VAR models are really good at making high-quality images, but they take a long time to finish, especially when creating detailed images. Previous attempts to speed them up involved manually choosing which steps to skip, but this wasn't very smart because some steps are more important than others for the overall image quality.
What's the solution?
The researchers developed a system called StageVAR that analyzes the image creation process and figures out which steps are most crucial. They found that the early steps define the basic shape and content of the image, so those should be done carefully. Later steps just add finer details and can be sped up or simplified without hurting the overall image too much. StageVAR automatically adjusts the process based on this idea, making it faster without significantly reducing quality.
Why it matters?
This work is important because it makes VAR models much more practical for real-world use.
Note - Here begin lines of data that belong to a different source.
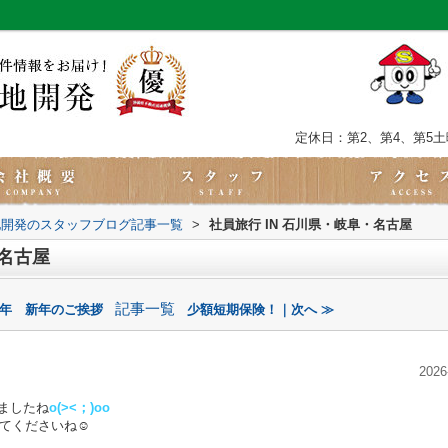
定休日：第2、第4、第5
地開発のスタッフブログ記事一覧
>
社員旅行 IN 石川県・岐阜・名古屋
・名古屋
記事一覧
26年 新年のご挨拶
少額短期保険！｜次へ ≫
2026
ましたね
o(><；)oo
てくださいね☺️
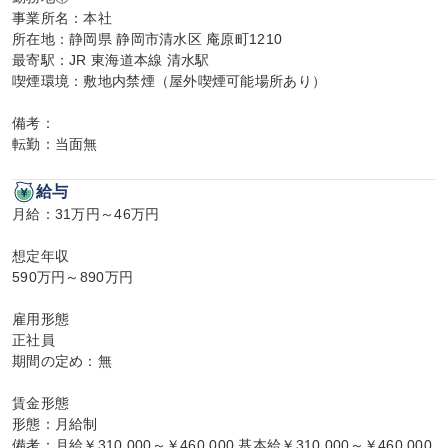
事業所名：本社

所在地：静岡県 静岡市清水区 庵原町1210

最寄駅：JR 東海道本線 清水駅

喫煙環境：敷地内禁煙（屋外喫煙可能場所あり）

備考：

転勤：当面無
給与
月給：31万円～46万円

想定年収

590万円～890万円

雇用形態

正社員

期間の定め：無

賃金形態

形態：月給制

備考：月給￥310,000～￥460,000 基本給￥310,000～￥460,000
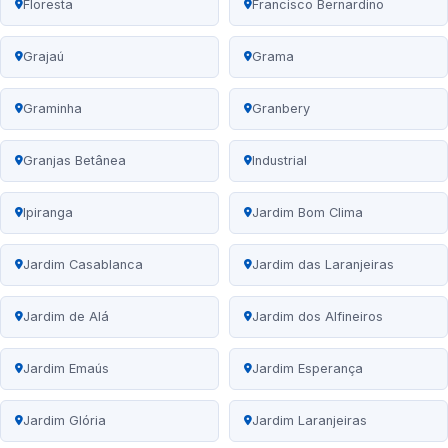
Floresta
Francisco Bernardino
Grajaú
Grama
Graminha
Granbery
Granjas Betânea
Industrial
Ipiranga
Jardim Bom Clima
Jardim Casablanca
Jardim das Laranjeiras
Jardim de Alá
Jardim dos Alfineiros
Jardim Emaús
Jardim Esperança
Jardim Glória
Jardim Laranjeiras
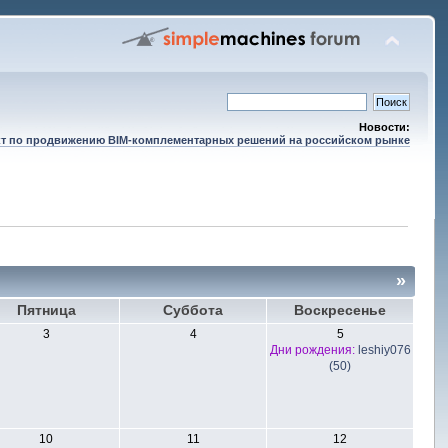
Новости:
т по продвижению BIM-комплементарных решений на российском рынке
»
Пятница
Суббота
Воскресенье
3
4
5
Дни рождения:
leshiy076
(50)
10
11
12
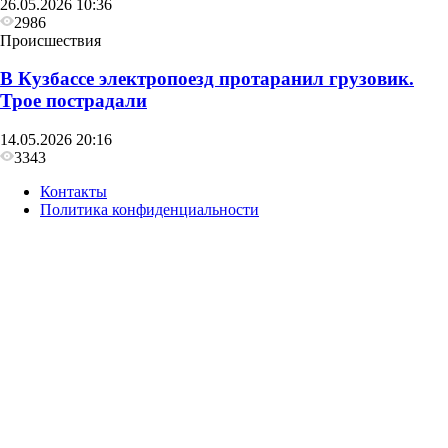
26.05.2026 10:36
2986
Происшествия
В Кузбассе электропоезд протаранил грузовик.
Трое пострадали
14.05.2026 20:16
3343
Контакты
Политика конфиденциальности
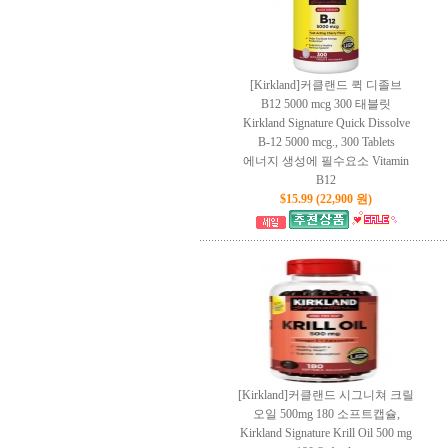
[Kirkland]커클랜드 퀵 디졸브
B12 5000 mcg 300 태블릿
Kirkland Signature Quick Dissolve
B-12 5000 mcg., 300 Tablets
에너지 생성에 필수요소 Vitamin
B12
$15.99 (22,900 원)
[Kirkland]커클랜드 시그니쳐 크릴
오일 500mg 180 소프트캡슐,
Kirkland Signature Krill Oil 500 mg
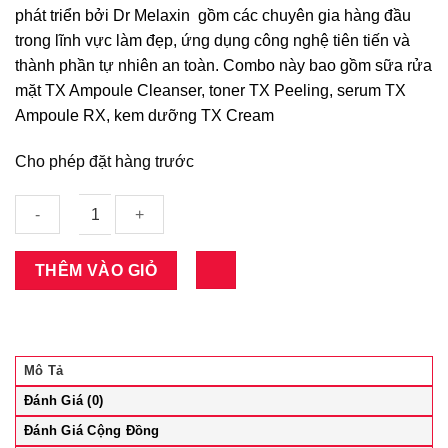
phát triển bởi Dr Melaxin gồm các chuyên gia hàng đầu
trong lĩnh vực làm đẹp, ứng dụng công nghệ tiên tiến và
thành phần tự nhiên an toàn. Combo này bao gồm sữa rửa
mặt TX Ampoule Cleanser, toner TX Peeling, serum TX
Ampoule RX, kem dưỡng TX Cream
Cho phép đặt hàng trước
Dr
THÊM VÀO GIỎ
Melaxin
[Combo
4]
Dưỡng
Mô Tả
Sáng,
Hỗ
Đánh Giá (0)
Trợ
Đánh Giá Cộng Đồng
Cải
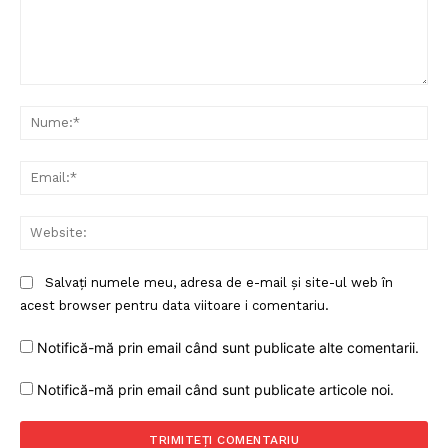
Comentariu:
Nu
Ema
Web
Salvați numele meu, adresa de e-mail și site-ul web în
acest browser pentru data viitoare i comentariu.
Notifică-mă prin email când sunt publicate alte comentarii.
Notifică-mă prin email când sunt publicate articole noi.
By significantly speeding up image generation while maintaining good quality, it opens the door for faster and more efficient AI-powered image creation tools and applications.
Abstract
Visual Autoregressive (VAR) modeling departs from the next-token prediction paradigm of traditional Autoregressive (AR) models through next-scale prediction, enabling high-quality image generation. However, the VAR paradigm suffers from sharply increased computational complexity and running time at large-scale steps. Although existing acceleration methods reduce runtime for large-scale steps, but rely on manual step selection and overlook the varying importance of different stages in the generation process. To address this challenge, we present StageVAR, a systematic study and stage-aware acceleration framework for VAR models. Our analysis shows that early steps are critical for preserving semantic and structural consistency and should remain intact, while later steps mainly refine details and can be pruned or approximated for acceleration. Building on these insights, StageVAR introduces a plug-and-play acceleration strategy that exploits semantic irrelevance and low-rank properties in late-stage computations, without requiring additional training. Our proposed StageVAR achieves up to 3.4x speedup with only a 0.01 drop on GenEval and a 0.26 decrease on DPG, consistently outperforming existing acceleration baselines. These results highlight stage-aware design as a powerful principle for efficient visual autoregressive image generation.